I must confess I am not a regular viewer of that particular reality show; in fact, since its conception, I have never liked it – with reasons. Aside the votes coming in from diversified audience, can someone please enlighten me as to the criteria by which the eventual winner of the BBA Game: The Chase would emerge? Confused face!
No doubt, the show preaches unity amongst African countries. It brings together people from different countries and culture and promotes the exchange of ideas. It also aids inter-personal relationship among the contestants. Another good side to it is the elevation of the eventual winner from a low-income, or sometimes, a poverty-stricken situation to a better life.
From a more critical perspective, the BBA has really gotten into the heads of our youths. All the juicy details of what happens in the house especially in the wee hours are never missed by many young boys and girls. They can correctly tell you whose boobs were smooched, which pair stole some kissing moments, as well as the various colors of underwears displayed in the last 24 hours and who had the “biggest” JT bulge in the house.
It is good to know that Nigeria had won in three consecutive episodes from- Chuwang Pam Kelvin in 2009, to Uti Nwachuckwu in 2010 and to ‘breastfull’ Karen Igho in 2011. However, I see those three straight wins in two different perspectives. First, it is good to know that we have the largest market and also that we didn’t fail our flag bearers – by our incredible votes, we did boost their winning chances.
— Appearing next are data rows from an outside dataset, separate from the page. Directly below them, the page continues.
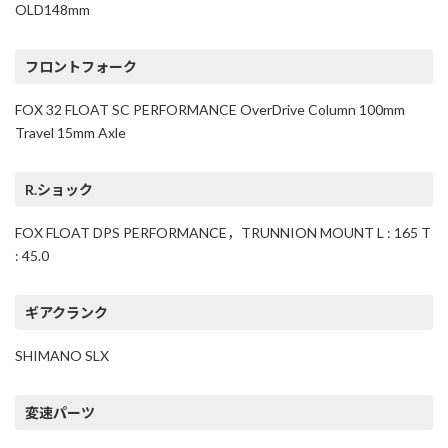
OLD148mm
フロントフォーク
FOX 32 FLOAT SC PERFORMANCE OverDrive Column 100mm
Travel 15mm Axle
R.ショック
FOX FLOAT DPS PERFORMANCE，TRUNNION MOUNT L : 165 T
: 45.0
ギアクランク
SHIMANO SLX
変速パーツ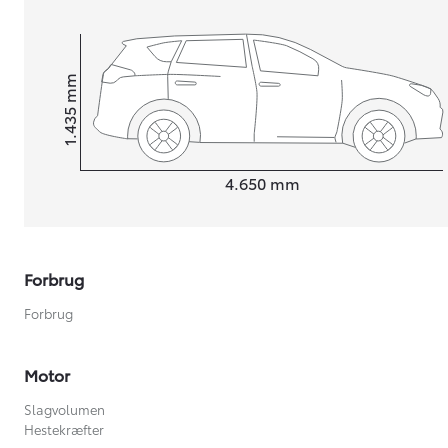
mm
1.435
Højt
Længde
4.650
mm
Forbrug
Forbrug
Motor
Slagvolumen
Hestekræfter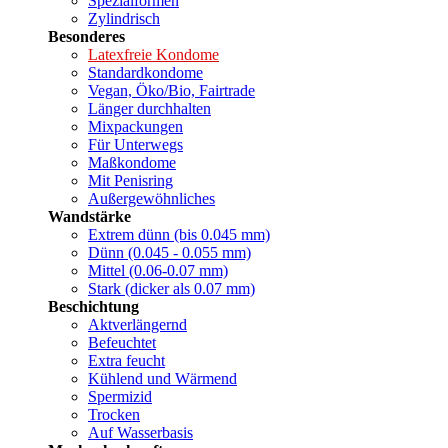
Spezialformen
Zylindrisch
Besonderes
Latexfreie Kondome
Standardkondome
Vegan, Öko/Bio, Fairtrade
Länger durchhalten
Mixpackungen
Für Unterwegs
Maßkondome
Mit Penisring
Außergewöhnliches
Wandstärke
Extrem dünn (bis 0.045 mm)
Dünn (0.045 - 0.055 mm)
Mittel (0.06-0.07 mm)
Stark (dicker als 0.07 mm)
Beschichtung
Aktverlängernd
Befeuchtet
Extra feucht
Kühlend und Wärmend
Spermizid
Trocken
Auf Wasserbasis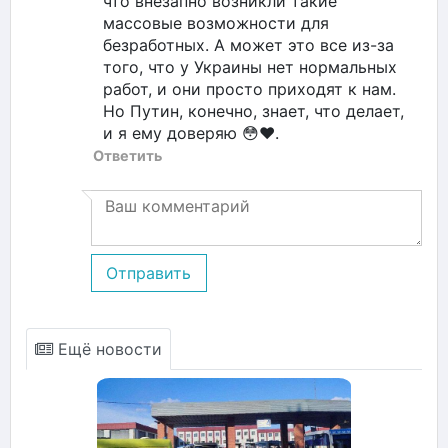
что внезапно возникли такие
массовые возможности для
безработных. А может это все из-за
того, что у Украины нет нормальных
работ, и они просто приходят к нам.
Но Путин, конечно, знает, что делает,
и я ему доверяю 😳❤️.
Ответить
Отправить
Ещё новости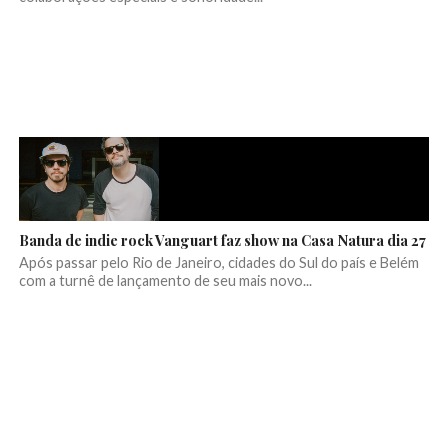
Banda de indie rock Vanguart faz show na Casa Natura dia 27
Após passar pelo Rio de Janeiro, cidades do Sul do país e Belém
com a turnê de lançamento de seu mais novo...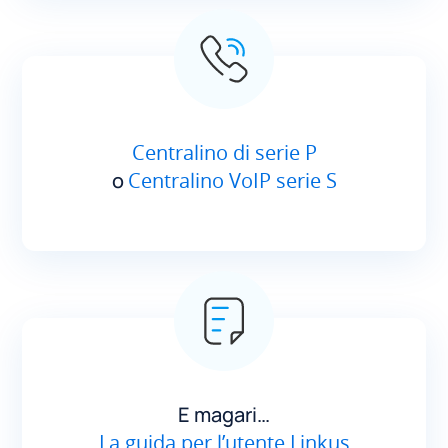
Centralino di serie P
o
Centralino VoIP serie S
E magari…
La guida per l’utente Linkus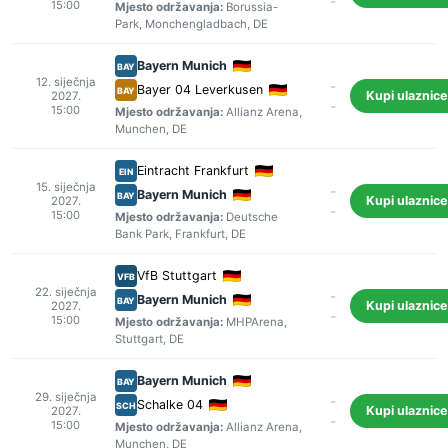
-
15:00
Mjesto održavanja:
Borussia-
Park
,
Monchengladbach
, DE
Bayern Munich
BAY
12. siječnja
-
Bayer 04 Leverkusen
BAY
Kupi ulaznice
2027.
-
15:00
Mjesto održavanja:
Allianz Arena
,
Munchen
, DE
Eintracht Frankfurt
EIN
15. siječnja
-
Bayern Munich
BAY
Kupi ulaznice
2027.
-
15:00
Mjesto održavanja:
Deutsche
Bank Park
,
Frankfurt
, DE
VfB Stuttgart
VFB
22. siječnja
-
Bayern Munich
BAY
Kupi ulaznice
2027.
-
15:00
Mjesto održavanja:
MHPArena
,
Stuttgart
, DE
Bayern Munich
BAY
29. siječnja
-
Schalke 04
SCH
Kupi ulaznice
2027.
-
15:00
Mjesto održavanja:
Allianz Arena
,
Munchen
, DE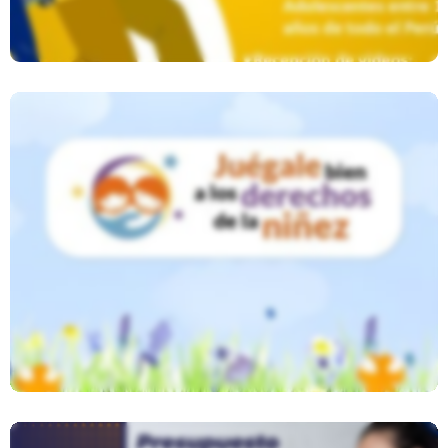
Juégale Bien A Los Derechos De La
Niñez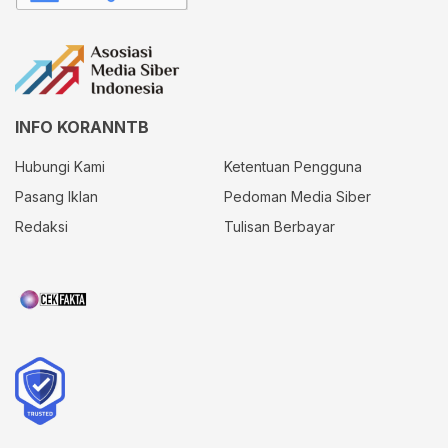
INFO KORANNTB
Hubungi Kami
Ketentuan Pengguna
Pasang Iklan
Pedoman Media Siber
Redaksi
Tulisan Berbayar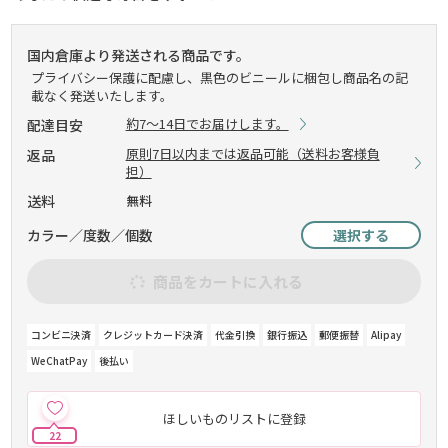
国内倉庫より発送される商品です。
プライバシー保護に配慮し、黒色のビニールに梱包し商品名の記
載なく発送いたします。
約7～14日でお届けします。
配達目安
原則7日以内までは返品可能（送料お客様負
返品
担）
送料
無料
カラー／度数／個数
選択する
商品をカートに入れる
コンビニ決済
クレジットカード決済
代金引換
銀行振込
郵便振替
Alipay
WeChatPay
後払い
ほしいものリストに登録
22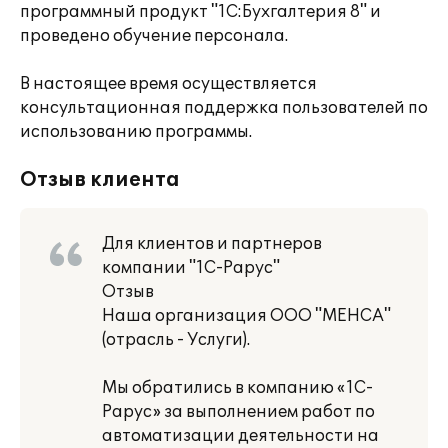
программный продукт "1С:Бухгалтерия 8" и
проведено обучение персонала.
В настоящее время осуществляется
консультационная поддержка пользователей по
использованию программы.
Отзыв клиента
Для клиентов и партнеров
компании "1С-Рарус"
Отзыв
Наша организация ООО "МЕНСА"
(отрасль - Услуги).
Мы обратились в компанию «1С-
Рарус» за выполнением работ по
автоматизации деятельности на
On the other hand, we all know the goings-on in the house and the shenanigans of the housemates – kissing, smooching, sex, flirting and other forms of immoral acts. Does that mean that Nigerians are foremost in such acts? I mean we have scored high in sex and sex related issues. Yet back at home, we pretend a lot about such acts. On this global TV, we didn’t fail to show the world the stuff we are made of in matters of bedmatics and the tricks surrounding it.
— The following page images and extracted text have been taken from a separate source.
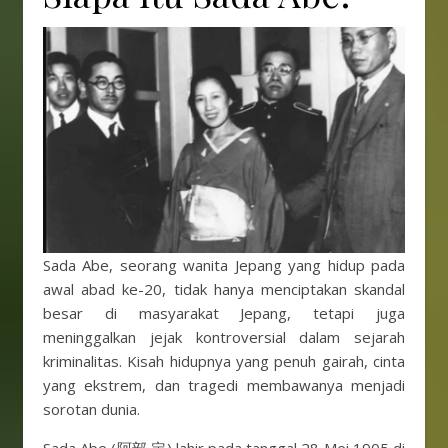
Sada Abe, seorang wanita Jepang yang hidup pada
awal abad ke-20, tidak hanya menciptakan skandal
besar di masyarakat Jepang, tetapi juga
meninggalkan jejak kontroversial dalam sejarah
kriminalitas. Kisah hidupnya yang penuh gairah, cinta
yang ekstrem, dan tragedi membawanya menjadi
sorotan dunia.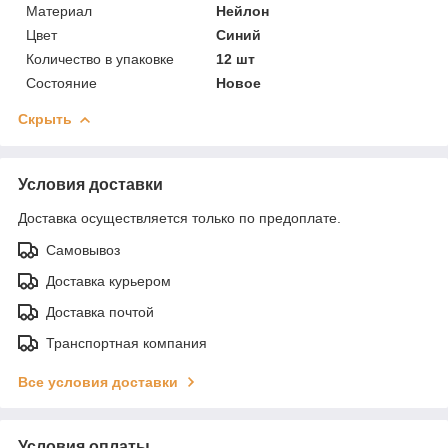
Материал
Нейлон
Цвет
Синий
Количество в упаковке
12 шт
Состояние
Новое
Скрыть
Условия доставки
Доставка осуществляется только по предоплате.
Самовывоз
Доставка курьером
Доставка почтой
Транспортная компания
Все условия доставки
Условия оплаты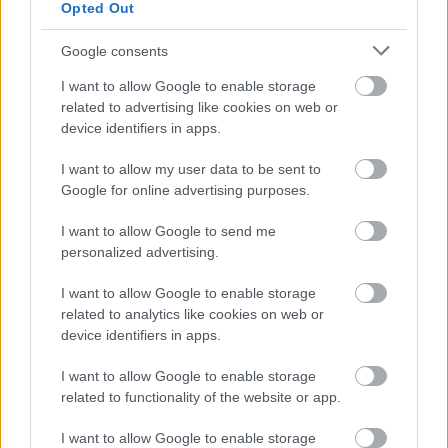
egyik, ha nem legjobb zenekara a Timur Lenk. Ez
Opted Out
persze eddig is többé-kevésbé köztudott volt, de ...
Google consents
I want to allow Google to enable storage
related to advertising like cookies on web or
device identifiers in apps.
I want to allow my user data to be sent to
Google for online advertising purposes.
I want to allow Google to send me
personalized advertising.
I want to allow Google to enable storage
related to analytics like cookies on web or
device identifiers in apps.
I want to allow Google to enable storage
Október közepén ismét Budapesten
related to functionality of the website or app.
az Electronic Beats
I want to allow Google to enable storage
Három helyszínen a kortárs elektronikus zenei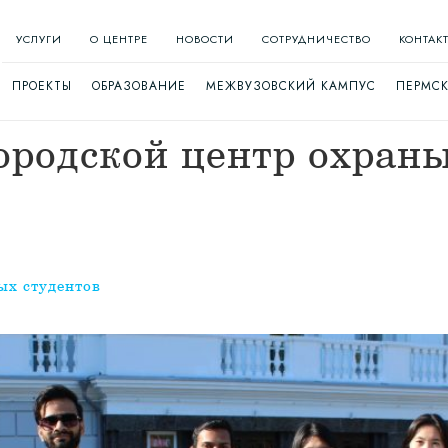
УСЛУГИ
О ЦЕНТРЕ
НОВОСТИ
СОТРУДНИЧЕСТВО
КОНТАК
ПРОЕКТЫ
ОБРАЗОВАНИЕ
МЕЖВУЗОВСКИЙ КАМПУС
ПЕРМСК
родской центр охраны
ых студентов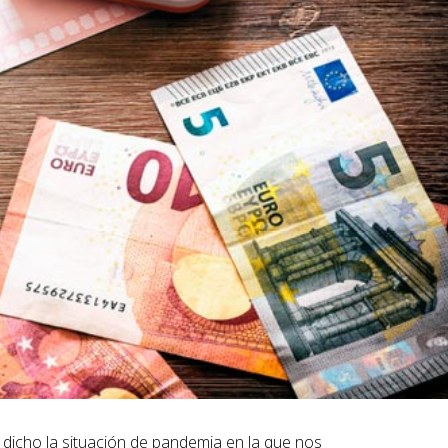
dicho la situación de pandemia en la que nos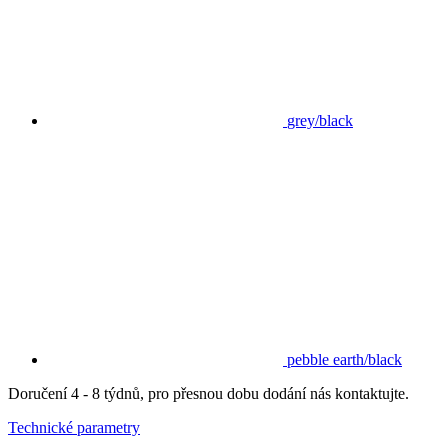
grey/black
pebble earth/black
Doručení 4 - 8 týdnů, pro přesnou dobu dodání nás kontaktujte.
Technické parametry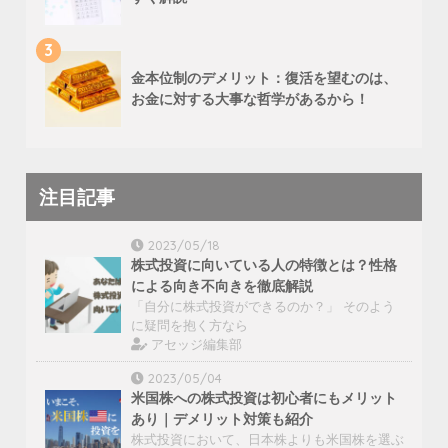
3
金本位制のデメリット：復活を望むのは、
お金に対する大事な哲学があるから！
注目記事
2023/05/18
株式投資に向いている人の特徴とは？性格
による向き不向きを徹底解説
「自分に株式投資ができるのか？」 そのよう
に疑問を抱く方なら
アセッジ編集部
2023/05/04
米国株への株式投資は初心者にもメリット
あり｜デメリット対策も紹介
株式投資において、日本株よりも米国株を選ぶ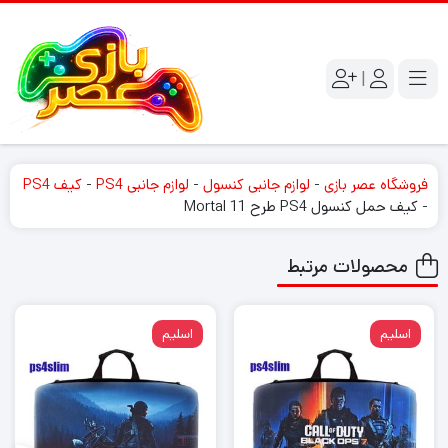
|
فروشگاه عصر بازی
-
لوازم جانبی کنسول
-
لوازم جانبی PS4
-
کیف PS4
-
کیف حمل کنسول PS4 طرح Mortal 11
محصولات مرتبط
اسلیم
اسلیم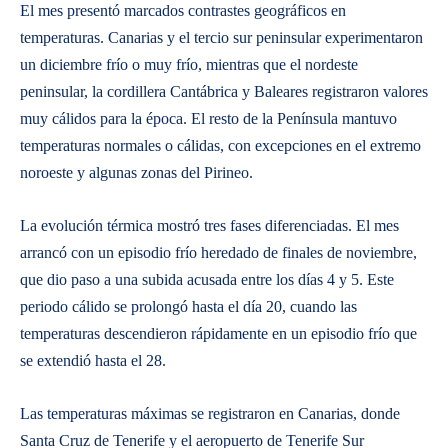
El mes presentó marcados contrastes geográficos en
temperaturas. Canarias y el tercio sur peninsular experimentaron
un diciembre frío o muy frío, mientras que el nordeste
peninsular, la cordillera Cantábrica y Baleares registraron valores
muy cálidos para la época. El resto de la Península mantuvo
temperaturas normales o cálidas, con excepciones en el extremo
noroeste y algunas zonas del Pirineo.
La evolución térmica mostró tres fases diferenciadas. El mes
arrancó con un episodio frío heredado de finales de noviembre,
que dio paso a una subida acusada entre los días 4 y 5. Este
periodo cálido se prolongó hasta el día 20, cuando las
temperaturas descendieron rápidamente en un episodio frío que
se extendió hasta el 28.
Las temperaturas máximas se registraron en Canarias, donde
Santa Cruz de Tenerife y el aeropuerto de Tenerife Sur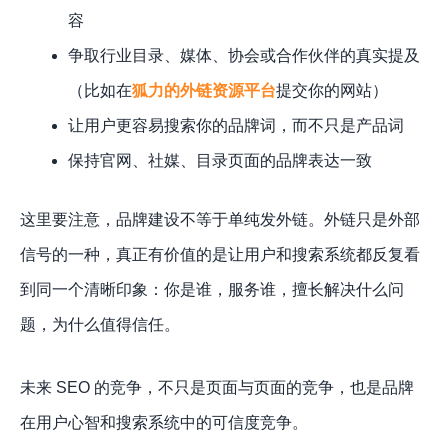
容
争取行业目录、媒体、协会或合作伙伴的真实提及
（比如在
狐力的外链资源平台
提交你的网站）
让用户更容易搜索你的品牌词，而不只是产品词
保持官网、社媒、目录页面的品牌表达一致
这里要注意，品牌建设不等于单纯发外链。外链只是外部
信号的一种，真正有价值的是让用户和搜索系统都反复看
到同一个清晰印象：你是谁，服务谁，擅长解决什么问
题，为什么值得信任。
未来 SEO 的竞争，不只是页面与页面的竞争，也是品牌
在用户心智和搜索系统中的可信度竞争。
Our feat at the BBA is a part of a whole. These days, our students no longer concentrate much on their studies. Instead, they look forward to TV shows around the corner with the aim to get in there and make fast money. And they are so desperate to do whatever it takes to sweep the prize. That a lot of female contestants of most of the beauty pageants we have nowadays and other TV reality shows sleep with the organizers and the judges, is no longer news. The rumours and ruckus are everywhere. Such shows are degraded to the extent that some of the girls are even the one trying to entice those in charge, thereby reducing the competition to such an ignominious denomination of a case of “the best contestant in bed smiles home with the award”. Given the high frequency at which they spring up here and there, it appears that pageant shows are the fastest-booming venture in the showbiz world. Whether you call it a pageant show or beauty pageant or fashion pageant, they are a case of a rose by another name. The organizers make sure that voluptuous pretty young things are given the opportunity to contest, so they could have a field day devouring them one after the other. The “girl desperadoes” themselves don’t even wait for the indecent proposals to come; they invite them, and are ready to go all the way to clinch the ultimate position and the prize.
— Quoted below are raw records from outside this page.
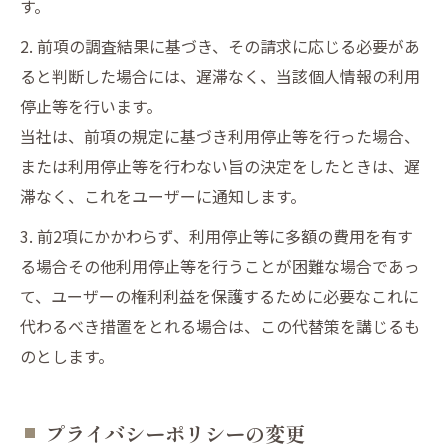
す。
2. 前項の調査結果に基づき、その請求に応じる必要があ
ると判断した場合には、遅滞なく、当該個人情報の利用
停止等を行います。
当社は、前項の規定に基づき利用停止等を行った場合、
または利用停止等を行わない旨の決定をしたときは、遅
滞なく、これをユーザーに通知します。
3. 前2項にかかわらず、利用停止等に多額の費用を有す
る場合その他利用停止等を行うことが困難な場合であっ
て、ユーザーの権利利益を保護するために必要なこれに
代わるべき措置をとれる場合は、この代替策を講じるも
のとします。
プライバシーポリシーの変更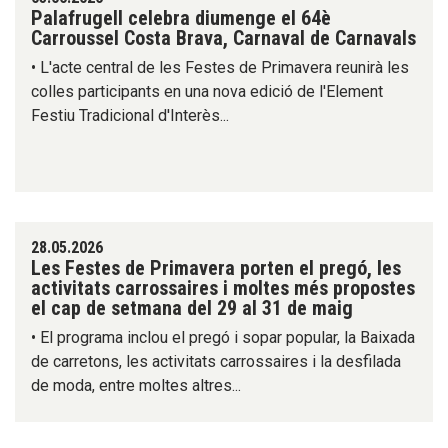
Palafrugell celebra diumenge el 64è
Carroussel Costa Brava, Carnaval de Carnavals
• L'acte central de les Festes de Primavera reunirà les
colles participants en una nova edició de l'Element
Festiu Tradicional d'Interès...
28.05.2026
Les Festes de Primavera porten el pregó, les
activitats carrossaires i moltes més propostes
el cap de setmana del 29 al 31 de maig
• El programa inclou el pregó i sopar popular, la Baixada
de carretons, les activitats carrossaires i la desfilada
de moda, entre moltes altres...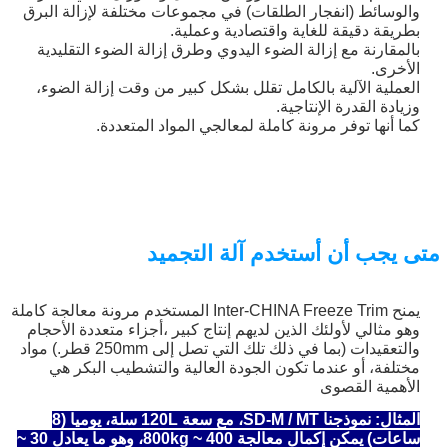
والوسائط (انفجار الطلقات) في مجموعات مختلفة لإزالة البرق
بطريقة دقيقة للغاية واقتصادية وعملية.
بالمقارنة مع إزالة الضوء اليدوي وطرق إزالة الضوء التقليدية
الأخرى.
العملية الآلية بالكامل تقلل بشكل كبير من وقت إزالة الضوء،
وزيادة القدرة الإنتاجية.
كما أنها توفر مرونة كاملة لمعالجي المواد المتعددة.
متى يجب أن أستخدم آلة التجميد
يمنح Inter-CHINA Freeze Trim المستخدم مرونة معالجة كاملة
وهو مثالي لأولئك الذين لديهم إنتاج كبير ،أجزاء متعددة الأحجام
والتعقيدات (بما في ذلك تلك التي تصل إلى 250mm قطر.) مواد
مختلفة، أو عندما تكون الجودة العالية والتشطيب البكر هي
الأهمية القصوى
المثال: نموذجنا SD-M / MT، مع سعة 120L سلة، يوميا (8
ساعات) يمكن إكمال معالجة 400 ~ 800kg، وهو ما يعادل 30 ~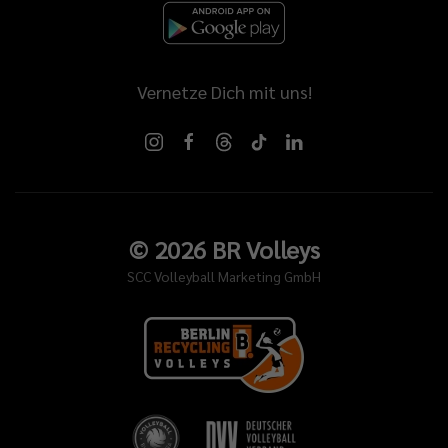
Vernetze Dich mit uns!
©
2026
BR Volleys
SCC Volleyball Marketing GmbH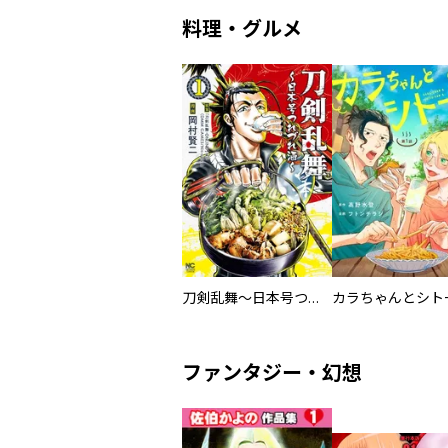
料理・グルメ
刀剣乱舞～日本号つれづれ酒～
ファンタジー・幻想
Gone are those days when intelligence, strength of character and personal beauty are the yardstick for the selection of crown beauty of a pageant or even the eventual winner of any show, be it a TV reality, modeling or what have you. Now “smartness” is the name of the game.
Consider the free use the “F’’ words, F this, F that, the violence, the insults, abuse, display of vital parts of the body, and lots more – at the end of the day, what are the viewers taking home? Men, these aren’t edifying! These days, bad things are easily emulated and practiced, so should our young ones start acquainting themselves with such vices and that means to an end?
I believe I’m not the only one whose senses were assaulted by the BBA funk; others are also asking questions too. Should one do all the bad things to win the Big Brother prize?
Don’t forget, the Bigger Brother up there is still watching.
As I end this article with anger in my heart, I leave you with the word from the Book of Idoma Elders, which says: Iju lopelani e dokwu nyogo. (A fly that has no one to advice it, follows the corpse into the grave.)